**Task:** Images should be left out, and everything else in the listing reproduced exactly.

**Material provided:**
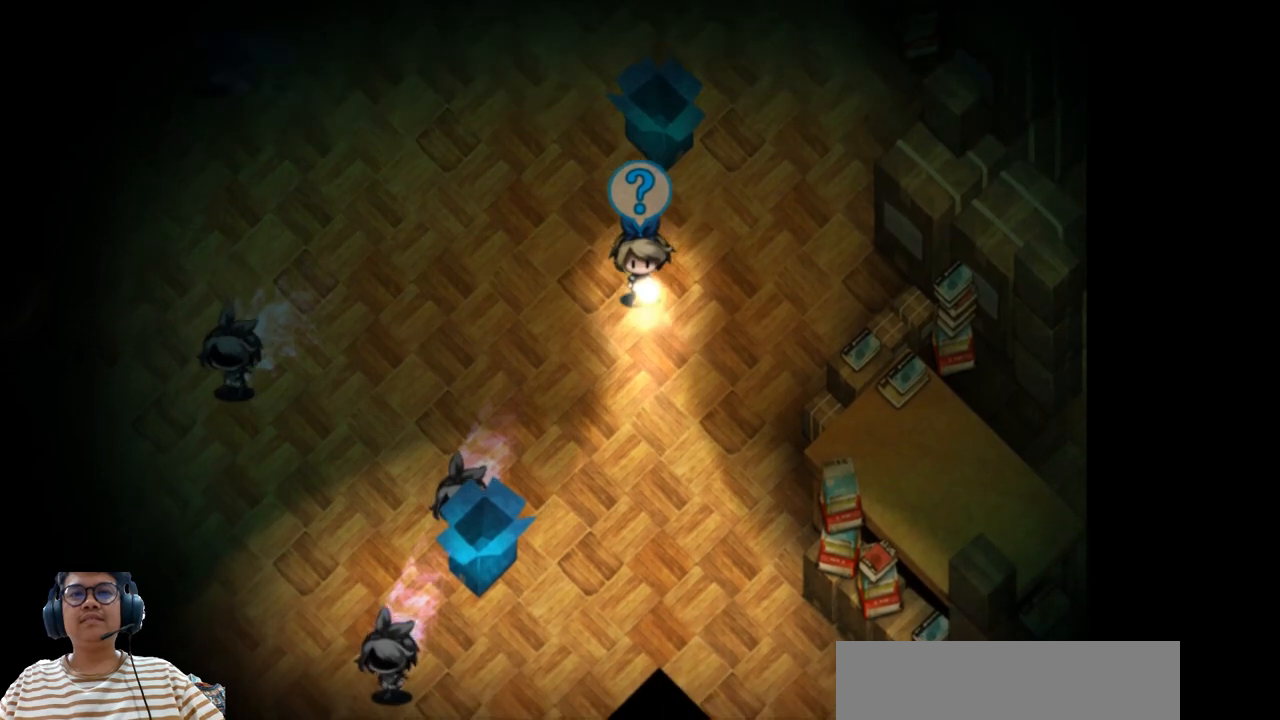
{"keys": ["down"], "events": []}
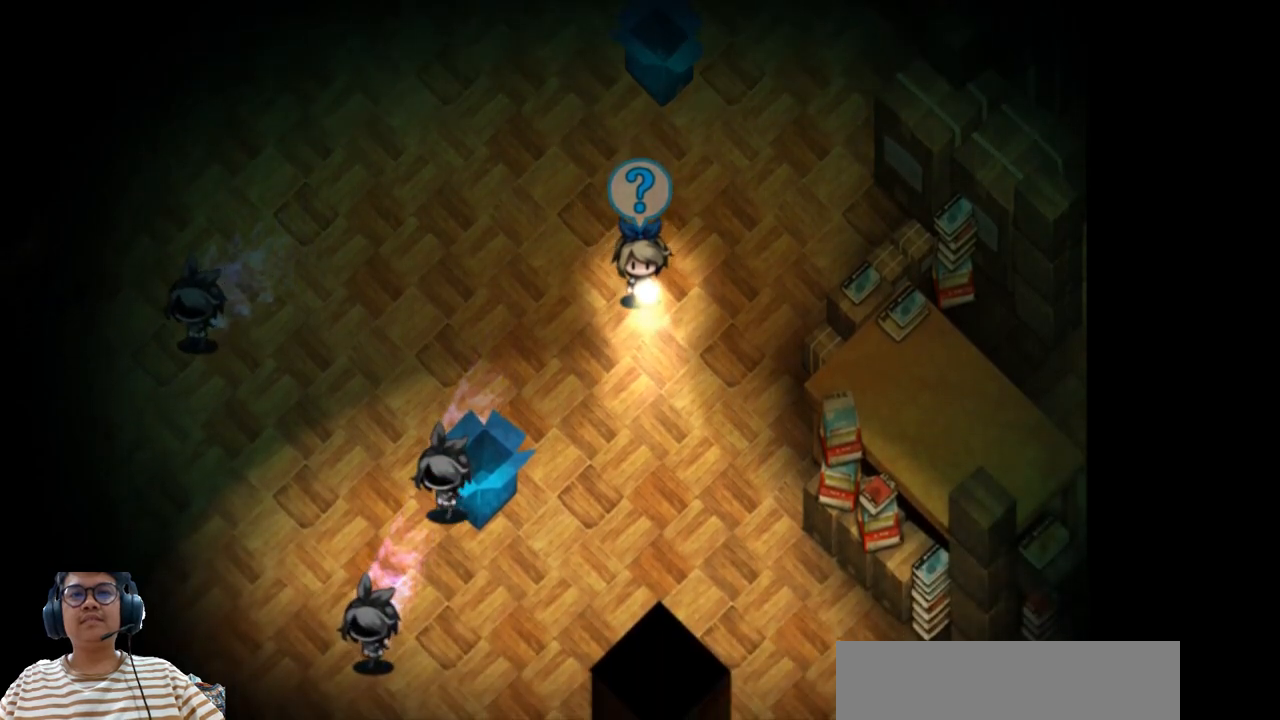
{"keys": ["down"], "events": []}
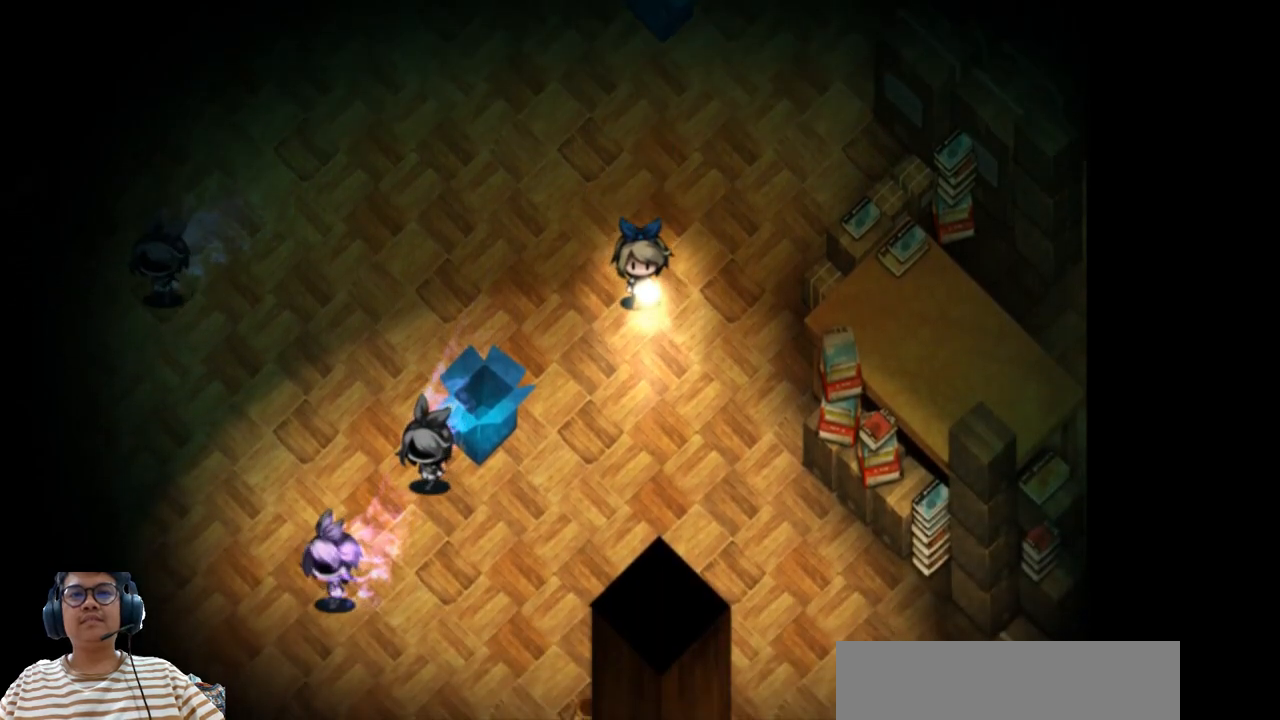
{"keys": ["down", "e", "left"], "events": [[20, "e", "down"], [20, "left", "down"]]}
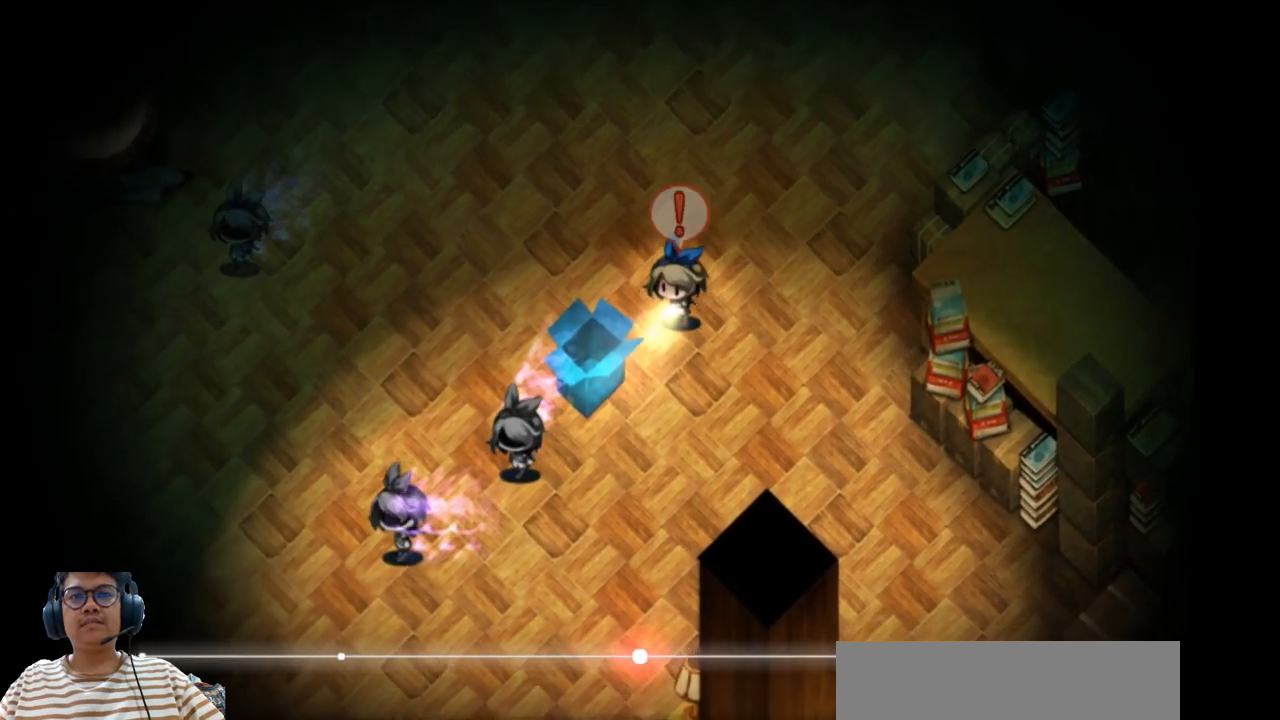
{"keys": ["down", "left", "z"], "events": [[220, "e", "up"], [420, "z", "down"]]}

**Task output:**
{"keys": ["down"], "events": []}
{"keys": ["down"], "events": []}
{"keys": ["down", "e", "left"], "events": [[20, "e", "down"], [20, "left", "down"]]}
{"keys": ["down", "left", "z"], "events": [[220, "e", "up"], [420, "z", "down"]]}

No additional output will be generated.